Task description:
Among the records that follow, find each line holding the word "asked" and copy it.

Data:
======

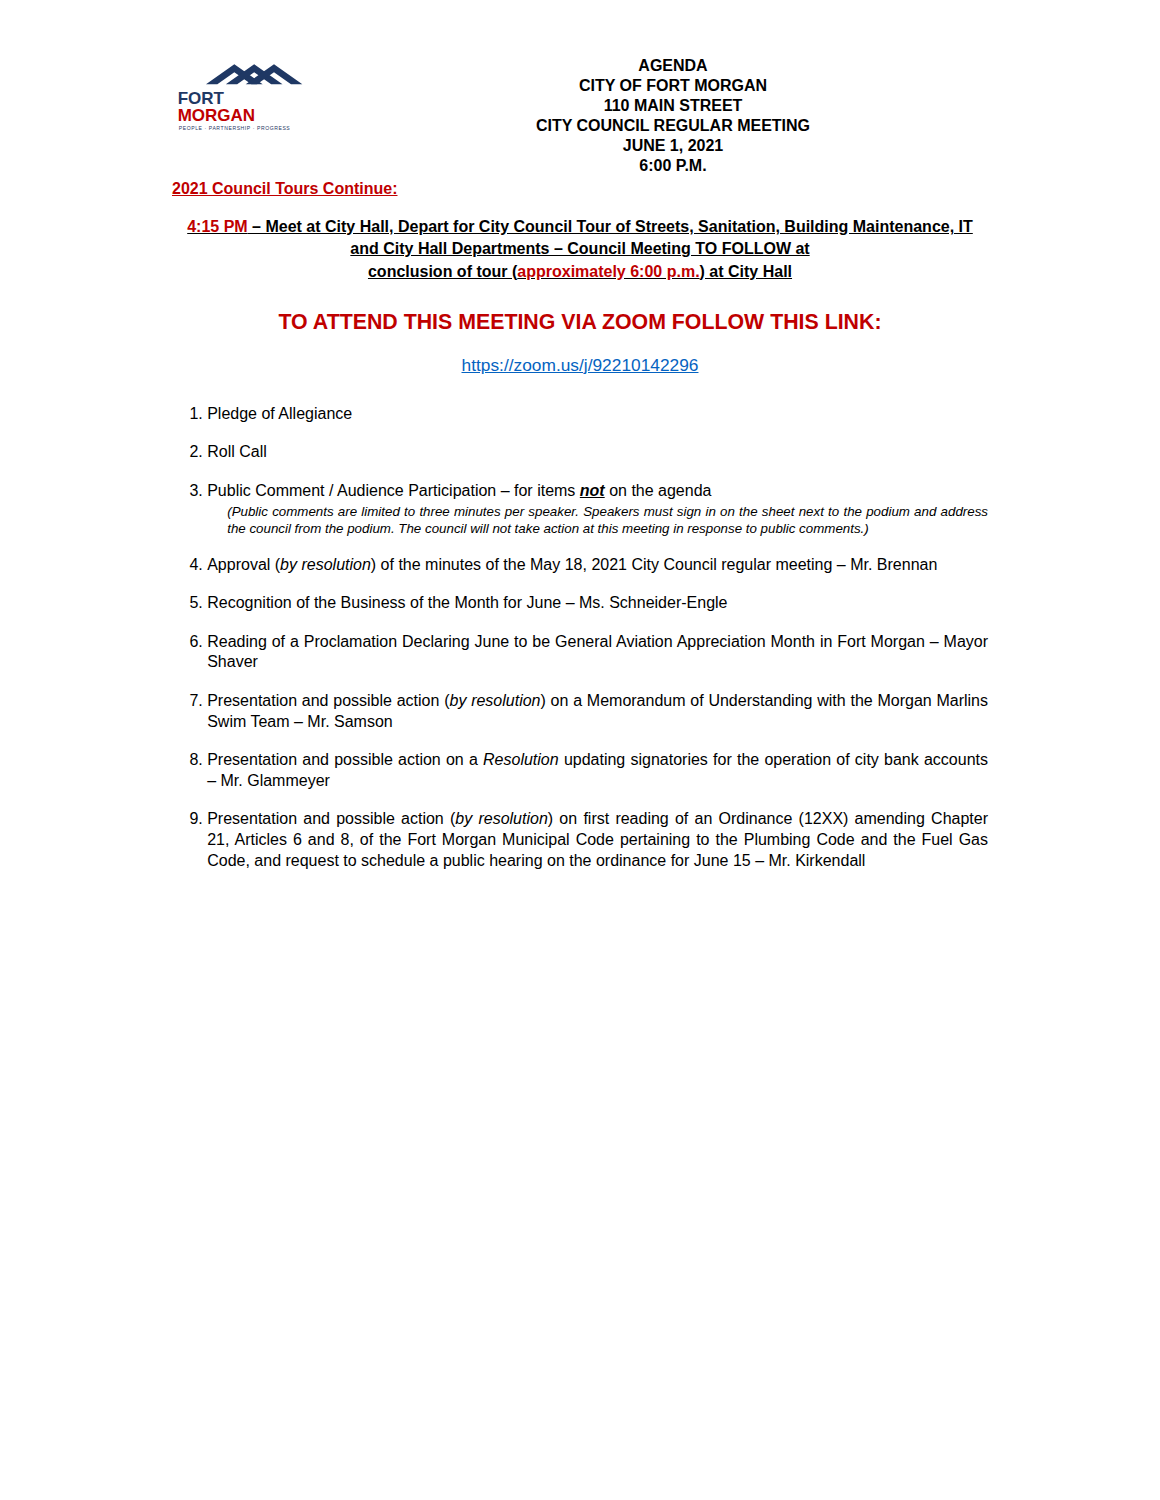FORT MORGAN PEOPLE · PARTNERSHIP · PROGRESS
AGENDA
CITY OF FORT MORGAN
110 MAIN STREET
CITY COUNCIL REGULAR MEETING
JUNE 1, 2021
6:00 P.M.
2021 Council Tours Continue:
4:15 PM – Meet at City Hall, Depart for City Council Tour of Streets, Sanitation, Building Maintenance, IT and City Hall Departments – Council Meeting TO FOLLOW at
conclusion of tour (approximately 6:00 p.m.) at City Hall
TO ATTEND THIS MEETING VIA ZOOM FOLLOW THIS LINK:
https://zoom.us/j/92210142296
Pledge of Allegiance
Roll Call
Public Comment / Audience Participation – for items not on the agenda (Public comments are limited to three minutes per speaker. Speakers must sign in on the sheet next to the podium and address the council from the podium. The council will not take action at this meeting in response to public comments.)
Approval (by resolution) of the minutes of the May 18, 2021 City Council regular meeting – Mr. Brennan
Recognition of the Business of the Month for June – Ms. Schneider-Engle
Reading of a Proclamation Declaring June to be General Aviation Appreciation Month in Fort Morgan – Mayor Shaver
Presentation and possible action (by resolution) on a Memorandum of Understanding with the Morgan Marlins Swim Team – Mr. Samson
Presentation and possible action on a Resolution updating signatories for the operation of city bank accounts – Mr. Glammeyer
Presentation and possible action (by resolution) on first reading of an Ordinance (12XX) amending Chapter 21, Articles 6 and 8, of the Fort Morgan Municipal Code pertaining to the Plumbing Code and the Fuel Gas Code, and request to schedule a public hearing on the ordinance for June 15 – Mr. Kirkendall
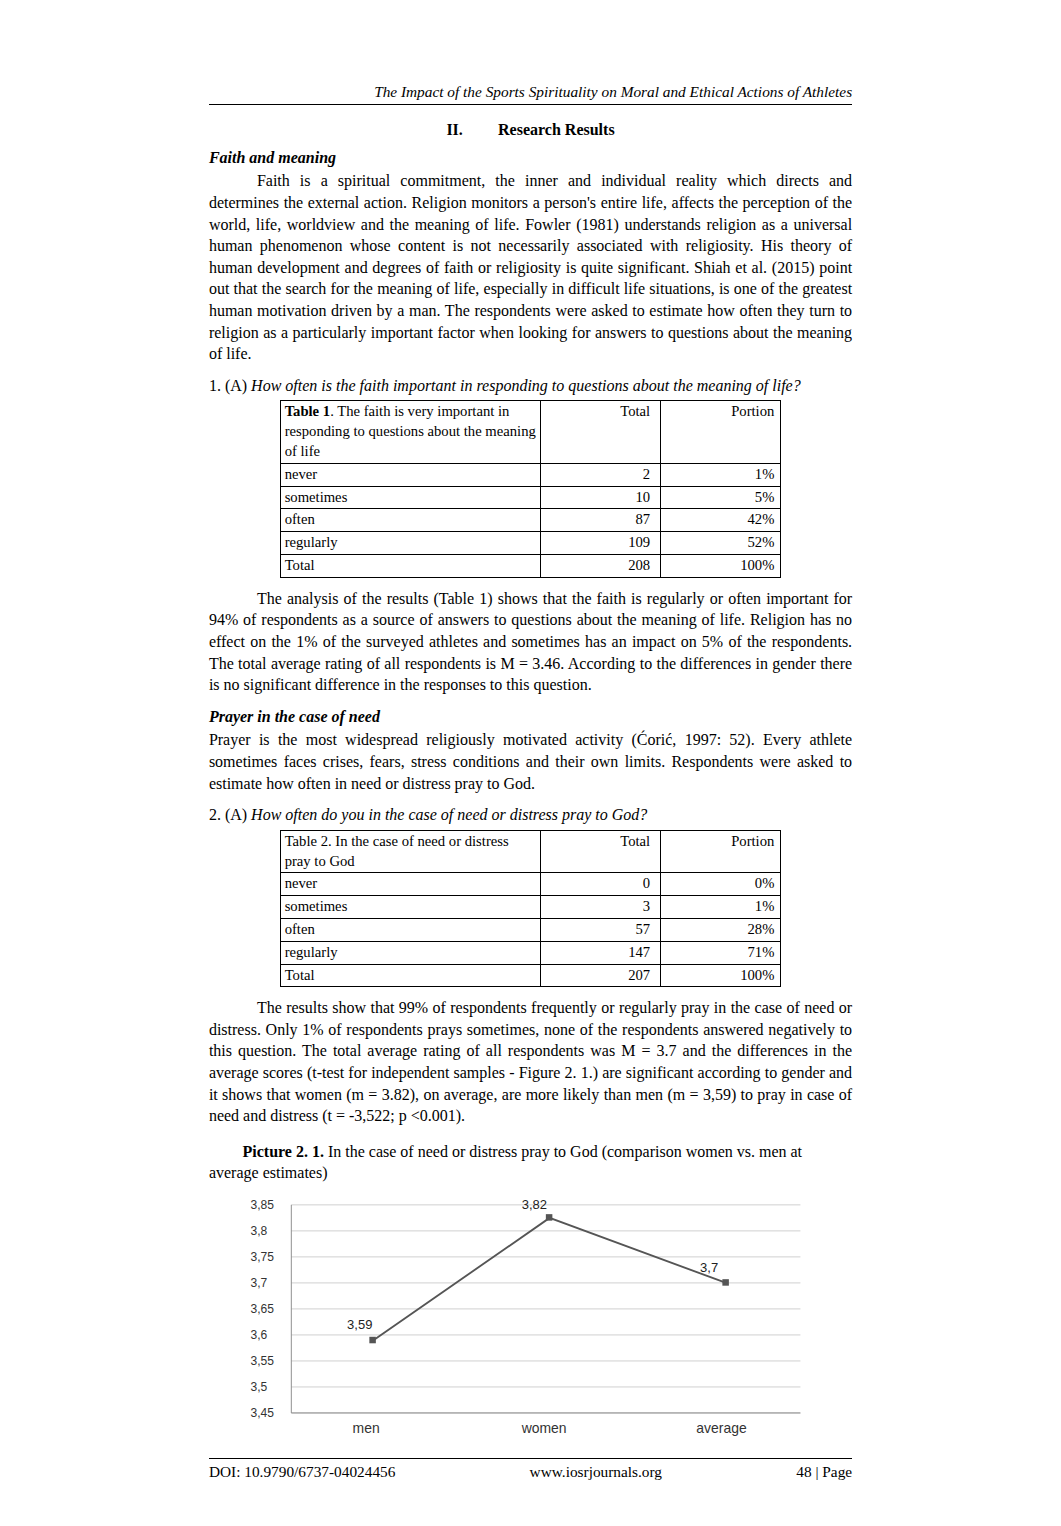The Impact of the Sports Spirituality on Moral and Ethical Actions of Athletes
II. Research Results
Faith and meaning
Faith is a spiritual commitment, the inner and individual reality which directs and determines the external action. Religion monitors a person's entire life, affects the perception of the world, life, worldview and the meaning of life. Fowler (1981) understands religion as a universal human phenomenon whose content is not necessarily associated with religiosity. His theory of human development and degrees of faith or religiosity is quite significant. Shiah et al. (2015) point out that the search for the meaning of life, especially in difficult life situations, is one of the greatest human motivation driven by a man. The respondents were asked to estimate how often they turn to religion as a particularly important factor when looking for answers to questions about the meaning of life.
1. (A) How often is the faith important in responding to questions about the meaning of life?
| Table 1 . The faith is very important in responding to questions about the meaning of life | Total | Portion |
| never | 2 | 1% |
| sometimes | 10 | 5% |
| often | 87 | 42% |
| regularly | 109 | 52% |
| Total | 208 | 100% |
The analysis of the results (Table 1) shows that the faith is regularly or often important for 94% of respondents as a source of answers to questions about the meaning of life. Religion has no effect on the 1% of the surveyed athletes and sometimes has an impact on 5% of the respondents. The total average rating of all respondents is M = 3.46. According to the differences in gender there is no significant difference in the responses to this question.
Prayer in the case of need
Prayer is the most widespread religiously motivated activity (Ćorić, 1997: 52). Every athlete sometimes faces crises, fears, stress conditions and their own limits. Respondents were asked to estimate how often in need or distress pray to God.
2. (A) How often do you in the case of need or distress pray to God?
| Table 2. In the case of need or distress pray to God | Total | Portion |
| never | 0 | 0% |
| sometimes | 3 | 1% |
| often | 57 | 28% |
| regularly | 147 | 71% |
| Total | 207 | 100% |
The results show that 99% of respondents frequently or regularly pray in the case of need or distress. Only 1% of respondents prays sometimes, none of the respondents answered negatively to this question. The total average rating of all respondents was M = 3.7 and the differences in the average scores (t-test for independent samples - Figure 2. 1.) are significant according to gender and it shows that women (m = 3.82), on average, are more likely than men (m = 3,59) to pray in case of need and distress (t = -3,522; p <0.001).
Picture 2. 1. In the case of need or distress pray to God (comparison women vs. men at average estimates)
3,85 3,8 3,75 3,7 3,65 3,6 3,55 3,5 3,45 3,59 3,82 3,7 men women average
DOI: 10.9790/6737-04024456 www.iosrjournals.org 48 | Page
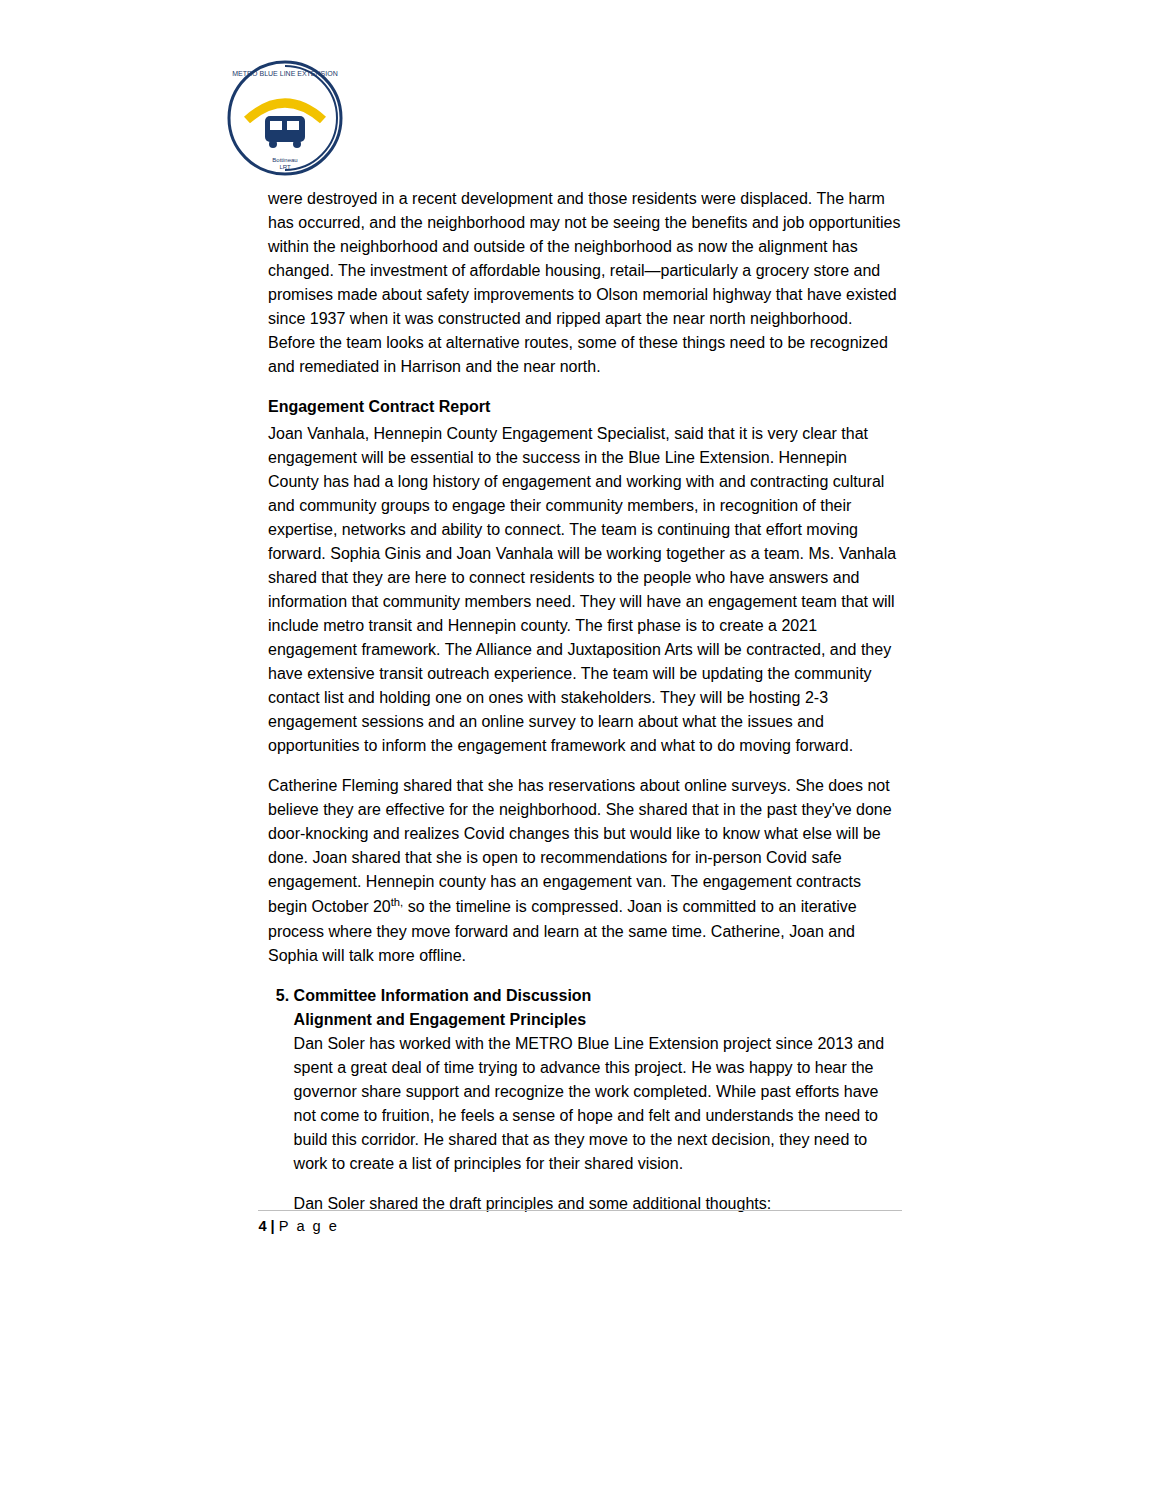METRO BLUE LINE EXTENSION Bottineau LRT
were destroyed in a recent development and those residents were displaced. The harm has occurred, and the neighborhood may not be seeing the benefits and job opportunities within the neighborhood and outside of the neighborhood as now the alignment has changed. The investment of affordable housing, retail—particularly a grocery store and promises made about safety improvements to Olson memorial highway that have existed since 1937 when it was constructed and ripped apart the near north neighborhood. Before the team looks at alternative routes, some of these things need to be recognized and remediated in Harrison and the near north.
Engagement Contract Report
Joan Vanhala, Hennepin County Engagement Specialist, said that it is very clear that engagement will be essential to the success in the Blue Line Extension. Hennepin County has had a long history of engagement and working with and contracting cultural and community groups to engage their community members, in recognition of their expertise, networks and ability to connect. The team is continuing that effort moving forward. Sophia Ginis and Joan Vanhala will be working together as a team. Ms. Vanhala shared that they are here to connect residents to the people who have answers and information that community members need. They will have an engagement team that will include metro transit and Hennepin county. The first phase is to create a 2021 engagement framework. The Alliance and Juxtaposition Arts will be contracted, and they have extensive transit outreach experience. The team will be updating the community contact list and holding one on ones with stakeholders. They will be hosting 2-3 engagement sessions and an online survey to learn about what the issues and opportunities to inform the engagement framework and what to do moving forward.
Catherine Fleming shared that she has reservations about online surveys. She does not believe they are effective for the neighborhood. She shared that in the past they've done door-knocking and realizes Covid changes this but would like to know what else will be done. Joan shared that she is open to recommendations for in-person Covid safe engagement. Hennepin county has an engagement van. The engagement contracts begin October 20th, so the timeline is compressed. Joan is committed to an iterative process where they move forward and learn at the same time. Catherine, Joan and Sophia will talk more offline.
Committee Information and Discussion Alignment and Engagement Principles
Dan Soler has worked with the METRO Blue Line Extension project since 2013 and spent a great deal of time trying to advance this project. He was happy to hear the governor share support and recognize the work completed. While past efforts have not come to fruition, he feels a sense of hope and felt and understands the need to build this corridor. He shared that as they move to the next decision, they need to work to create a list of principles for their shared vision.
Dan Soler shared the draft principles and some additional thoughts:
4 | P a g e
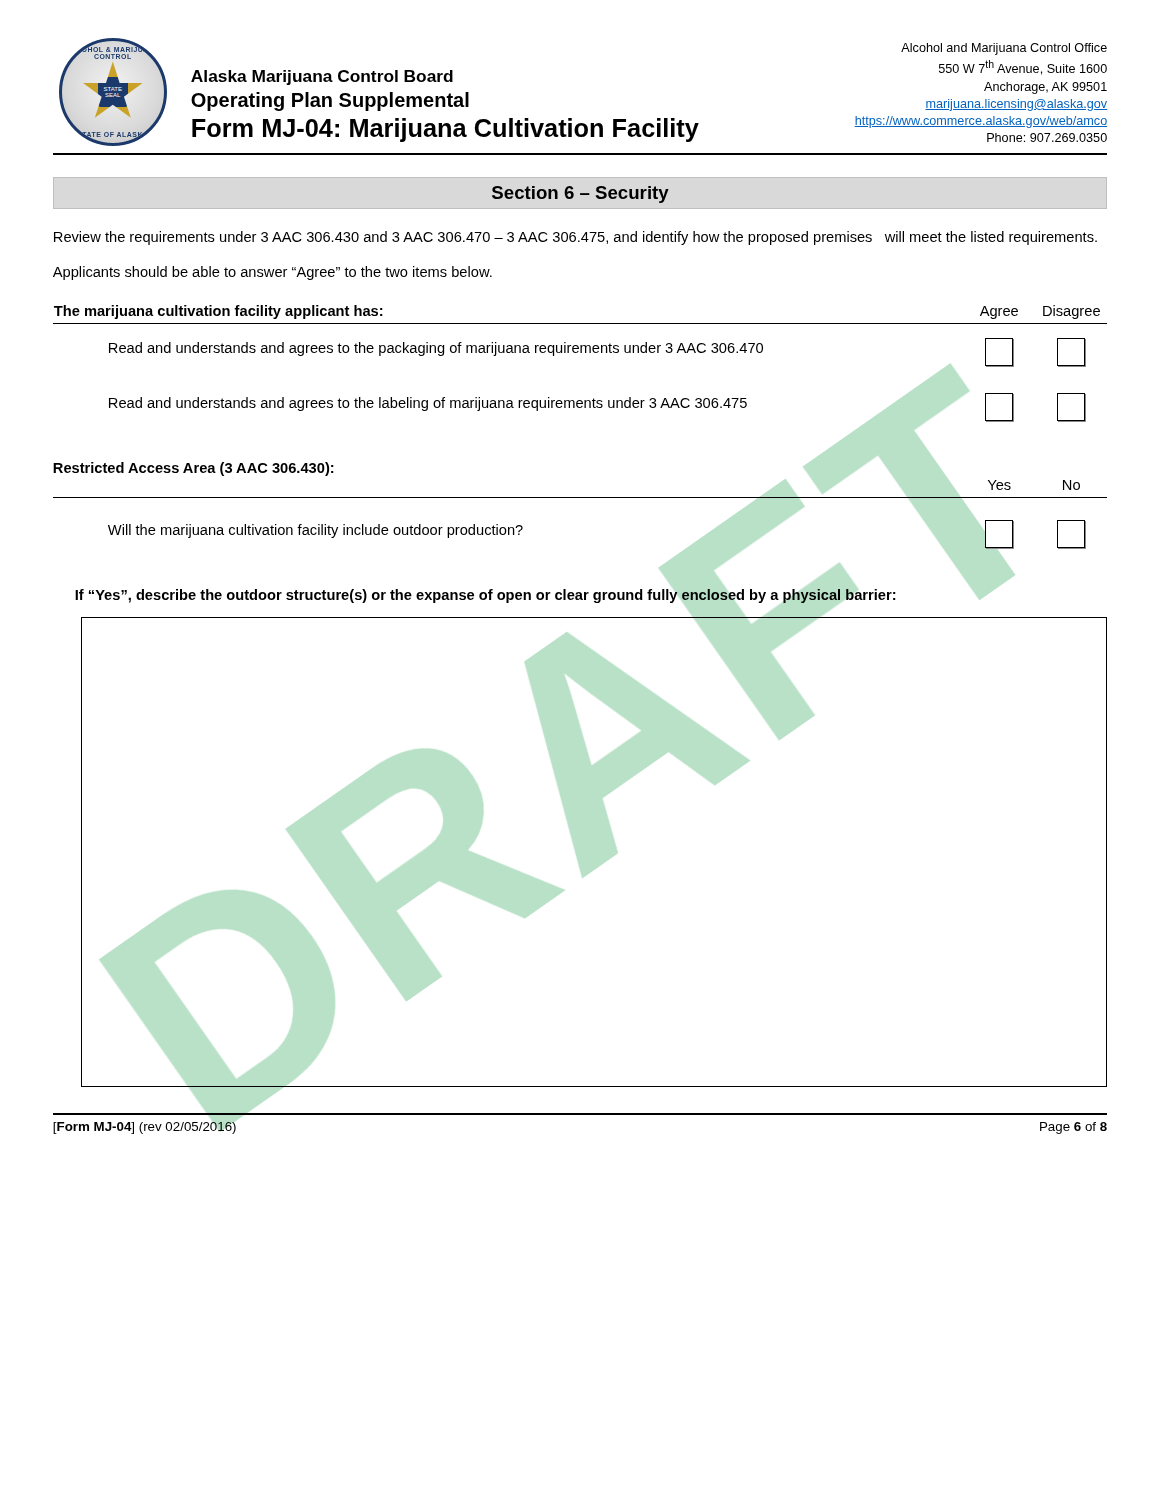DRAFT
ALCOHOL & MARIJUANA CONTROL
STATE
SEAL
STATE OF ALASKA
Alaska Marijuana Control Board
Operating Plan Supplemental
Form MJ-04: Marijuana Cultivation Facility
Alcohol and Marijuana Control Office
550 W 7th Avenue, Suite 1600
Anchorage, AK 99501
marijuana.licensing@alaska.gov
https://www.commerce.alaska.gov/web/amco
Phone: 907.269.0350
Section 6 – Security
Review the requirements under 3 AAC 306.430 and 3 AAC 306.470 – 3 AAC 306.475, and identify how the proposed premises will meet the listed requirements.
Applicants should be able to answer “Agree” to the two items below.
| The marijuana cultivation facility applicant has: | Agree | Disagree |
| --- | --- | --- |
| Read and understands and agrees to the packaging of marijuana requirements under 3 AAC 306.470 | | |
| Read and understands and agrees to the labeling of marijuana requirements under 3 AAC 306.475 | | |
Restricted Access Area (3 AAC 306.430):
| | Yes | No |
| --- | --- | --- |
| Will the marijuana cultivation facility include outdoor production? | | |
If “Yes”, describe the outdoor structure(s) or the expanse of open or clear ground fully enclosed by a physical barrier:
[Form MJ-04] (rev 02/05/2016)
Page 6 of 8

======

Written solution:
Faith is a spiritual commitment, the inner and individual reality which directs and determines the external action. Religion monitors a person's entire life, affects the perception of the world, life, worldview and the meaning of life. Fowler (1981) understands religion as a universal human phenomenon whose content is not necessarily associated with religiosity. His theory of human development and degrees of faith or religiosity is quite significant. Shiah et al. (2015) point out that the search for the meaning of life, especially in difficult life situations, is one of the greatest human motivation driven by a man. The respondents were asked to estimate how often they turn to religion as a particularly important factor when looking for answers to questions about the meaning of life.
Prayer is the most widespread religiously motivated activity (Ćorić, 1997: 52). Every athlete sometimes faces crises, fears, stress conditions and their own limits. Respondents were asked to estimate how often in need or distress pray to God.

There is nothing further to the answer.